## Consigne 1
Énumérez tous les thèmes de l'analyse économique des JO que cite le texte sur l'économie des Jeux Olympiques, les deux piliers compris.
## Consigne 2
Dans les enregistrements, réécrivez les lignes qui vont de celle contenant «collection date: 1897-12» jusqu'à la fin des enregistrements, bornes incluses, en remplaçant «country» par «pays».

## Extrait du texte
L'économie des Jeux Olympiques

Par Wladimir Andreff, Professeur honoraire de Sciences économiques à l'Université Paris 1 Panthéon Sorbonne, qui intervient sur la conférence des Jéco 2023 : L'économie des Jeux Olympiques

La France accueille l’édition les Jeux Olympiques (JO) et Paralympiques d’été 2024 à Paris. La ville hôte des JO attend un impact, mesurable par les économistes, en l’espérant positif et le plus grand possible. Elle entend maîtriser les coûts d’organisation des JO et calmer les craintes des contribuables: il n’y aura pas de déficit.

Les deux piliers de l’analyse économique des JO sont le dépassement du coût des JO et leur impact économique sur le territoire hôte. Thème plus récent: un modèle économique prévoit la répartition des médailles olympiques entre les nations participantes. Le pays hôte des Jeux gagne toujours plus de médailles olympiques que s’il n’était pas l’hôte.

## Enregistrements fournis
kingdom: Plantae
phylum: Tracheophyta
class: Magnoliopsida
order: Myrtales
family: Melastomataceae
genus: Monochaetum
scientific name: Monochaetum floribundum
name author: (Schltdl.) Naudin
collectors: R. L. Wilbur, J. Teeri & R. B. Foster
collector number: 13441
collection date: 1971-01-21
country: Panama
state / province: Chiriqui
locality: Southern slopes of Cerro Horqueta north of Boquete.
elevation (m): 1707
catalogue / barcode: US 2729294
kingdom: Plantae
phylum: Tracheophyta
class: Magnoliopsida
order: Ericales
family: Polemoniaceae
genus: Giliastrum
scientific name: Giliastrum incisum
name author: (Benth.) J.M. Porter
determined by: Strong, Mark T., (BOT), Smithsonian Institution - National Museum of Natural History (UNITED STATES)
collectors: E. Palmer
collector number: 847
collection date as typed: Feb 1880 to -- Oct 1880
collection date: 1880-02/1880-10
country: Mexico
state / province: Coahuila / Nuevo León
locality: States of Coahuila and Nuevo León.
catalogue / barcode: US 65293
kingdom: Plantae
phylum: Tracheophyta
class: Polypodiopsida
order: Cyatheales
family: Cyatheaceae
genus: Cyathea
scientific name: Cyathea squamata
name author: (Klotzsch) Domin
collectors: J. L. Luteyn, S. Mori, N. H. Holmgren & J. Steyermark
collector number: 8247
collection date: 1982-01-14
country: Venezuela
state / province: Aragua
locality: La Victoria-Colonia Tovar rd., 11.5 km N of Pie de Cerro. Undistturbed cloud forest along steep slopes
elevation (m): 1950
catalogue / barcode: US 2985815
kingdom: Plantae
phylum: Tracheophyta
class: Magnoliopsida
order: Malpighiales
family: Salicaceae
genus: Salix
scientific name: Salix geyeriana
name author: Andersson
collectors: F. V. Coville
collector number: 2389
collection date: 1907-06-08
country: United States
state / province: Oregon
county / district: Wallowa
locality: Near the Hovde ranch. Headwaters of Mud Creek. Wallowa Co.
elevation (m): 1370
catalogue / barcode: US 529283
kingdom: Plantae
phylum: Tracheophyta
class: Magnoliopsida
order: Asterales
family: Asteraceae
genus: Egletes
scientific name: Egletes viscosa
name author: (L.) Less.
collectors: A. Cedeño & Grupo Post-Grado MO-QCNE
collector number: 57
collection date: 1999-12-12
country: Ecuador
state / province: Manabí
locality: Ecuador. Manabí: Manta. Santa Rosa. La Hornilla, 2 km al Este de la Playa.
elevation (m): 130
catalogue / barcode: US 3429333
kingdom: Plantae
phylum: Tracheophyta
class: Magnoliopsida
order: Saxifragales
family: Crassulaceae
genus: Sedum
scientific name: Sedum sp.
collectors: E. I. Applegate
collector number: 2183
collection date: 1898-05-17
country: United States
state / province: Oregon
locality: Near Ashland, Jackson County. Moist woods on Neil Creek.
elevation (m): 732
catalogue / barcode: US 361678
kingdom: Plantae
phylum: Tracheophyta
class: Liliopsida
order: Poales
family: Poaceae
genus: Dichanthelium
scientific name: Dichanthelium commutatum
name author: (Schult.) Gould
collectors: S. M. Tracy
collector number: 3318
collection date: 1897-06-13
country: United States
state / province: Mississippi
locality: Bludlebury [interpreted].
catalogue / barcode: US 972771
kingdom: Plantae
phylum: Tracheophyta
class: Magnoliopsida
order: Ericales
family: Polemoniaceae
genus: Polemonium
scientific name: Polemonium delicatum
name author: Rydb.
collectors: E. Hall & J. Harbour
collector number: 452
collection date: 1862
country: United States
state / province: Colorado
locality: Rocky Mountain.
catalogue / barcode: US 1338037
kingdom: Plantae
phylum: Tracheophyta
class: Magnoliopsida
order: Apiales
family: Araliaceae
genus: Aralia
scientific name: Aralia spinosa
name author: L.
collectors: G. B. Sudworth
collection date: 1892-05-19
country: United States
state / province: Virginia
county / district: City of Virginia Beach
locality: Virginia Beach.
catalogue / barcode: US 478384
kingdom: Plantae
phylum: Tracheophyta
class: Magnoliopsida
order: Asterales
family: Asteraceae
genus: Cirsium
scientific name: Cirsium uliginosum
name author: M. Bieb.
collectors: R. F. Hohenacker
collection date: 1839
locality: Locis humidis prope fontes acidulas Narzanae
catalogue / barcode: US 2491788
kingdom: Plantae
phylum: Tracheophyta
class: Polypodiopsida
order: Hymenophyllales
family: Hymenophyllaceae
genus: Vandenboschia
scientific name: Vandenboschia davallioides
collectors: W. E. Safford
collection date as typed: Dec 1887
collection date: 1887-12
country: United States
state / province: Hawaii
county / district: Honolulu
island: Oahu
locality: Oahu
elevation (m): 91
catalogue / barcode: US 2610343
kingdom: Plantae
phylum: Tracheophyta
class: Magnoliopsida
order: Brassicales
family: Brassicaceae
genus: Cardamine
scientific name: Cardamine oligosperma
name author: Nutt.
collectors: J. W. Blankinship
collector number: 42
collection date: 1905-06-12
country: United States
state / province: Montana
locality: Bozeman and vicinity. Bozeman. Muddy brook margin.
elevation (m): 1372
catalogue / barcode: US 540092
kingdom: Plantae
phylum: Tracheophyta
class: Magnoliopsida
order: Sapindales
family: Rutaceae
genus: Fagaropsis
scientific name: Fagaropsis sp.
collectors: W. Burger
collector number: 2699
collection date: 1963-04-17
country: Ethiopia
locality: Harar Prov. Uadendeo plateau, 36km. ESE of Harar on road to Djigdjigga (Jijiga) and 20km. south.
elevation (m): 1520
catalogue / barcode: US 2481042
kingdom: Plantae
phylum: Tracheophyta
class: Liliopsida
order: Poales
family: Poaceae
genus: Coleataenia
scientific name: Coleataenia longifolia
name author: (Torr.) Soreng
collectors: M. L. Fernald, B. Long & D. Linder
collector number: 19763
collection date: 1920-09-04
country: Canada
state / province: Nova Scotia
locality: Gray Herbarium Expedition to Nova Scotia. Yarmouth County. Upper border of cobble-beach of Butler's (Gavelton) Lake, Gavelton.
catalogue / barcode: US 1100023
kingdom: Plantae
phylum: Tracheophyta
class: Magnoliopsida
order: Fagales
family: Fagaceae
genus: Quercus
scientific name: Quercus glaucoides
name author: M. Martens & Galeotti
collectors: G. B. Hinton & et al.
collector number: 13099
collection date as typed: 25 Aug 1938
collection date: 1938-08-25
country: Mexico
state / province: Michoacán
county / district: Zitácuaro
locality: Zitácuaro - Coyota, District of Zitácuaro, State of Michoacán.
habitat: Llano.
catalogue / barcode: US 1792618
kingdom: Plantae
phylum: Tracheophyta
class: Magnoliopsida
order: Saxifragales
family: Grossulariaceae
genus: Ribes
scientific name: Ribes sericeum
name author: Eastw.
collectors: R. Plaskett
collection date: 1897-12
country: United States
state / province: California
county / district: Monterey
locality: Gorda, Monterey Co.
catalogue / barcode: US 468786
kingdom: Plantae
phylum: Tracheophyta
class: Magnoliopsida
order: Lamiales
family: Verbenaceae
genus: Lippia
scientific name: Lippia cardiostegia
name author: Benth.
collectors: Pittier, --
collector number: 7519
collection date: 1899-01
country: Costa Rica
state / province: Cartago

## Réponse correcte 1
- le dépassement du coût des JO
- l'impact économique des JO sur le territoire hôte
- la répartition des médailles olympiques entre les nations participantes, prévue par un modèle économique

## Réponse correcte 2
collection date: 1897-12
pays: United States
state / province: California
county / district: Monterey
locality: Gorda, Monterey Co.
catalogue / barcode: US 468786
kingdom: Plantae
phylum: Tracheophyta
class: Magnoliopsida
order: Lamiales
family: Verbenaceae
genus: Lippia
scientific name: Lippia cardiostegia
name author: Benth.
collectors: Pittier, --
collector number: 7519
collection date: 1899-01
pays: Costa Rica
state / province: Cartago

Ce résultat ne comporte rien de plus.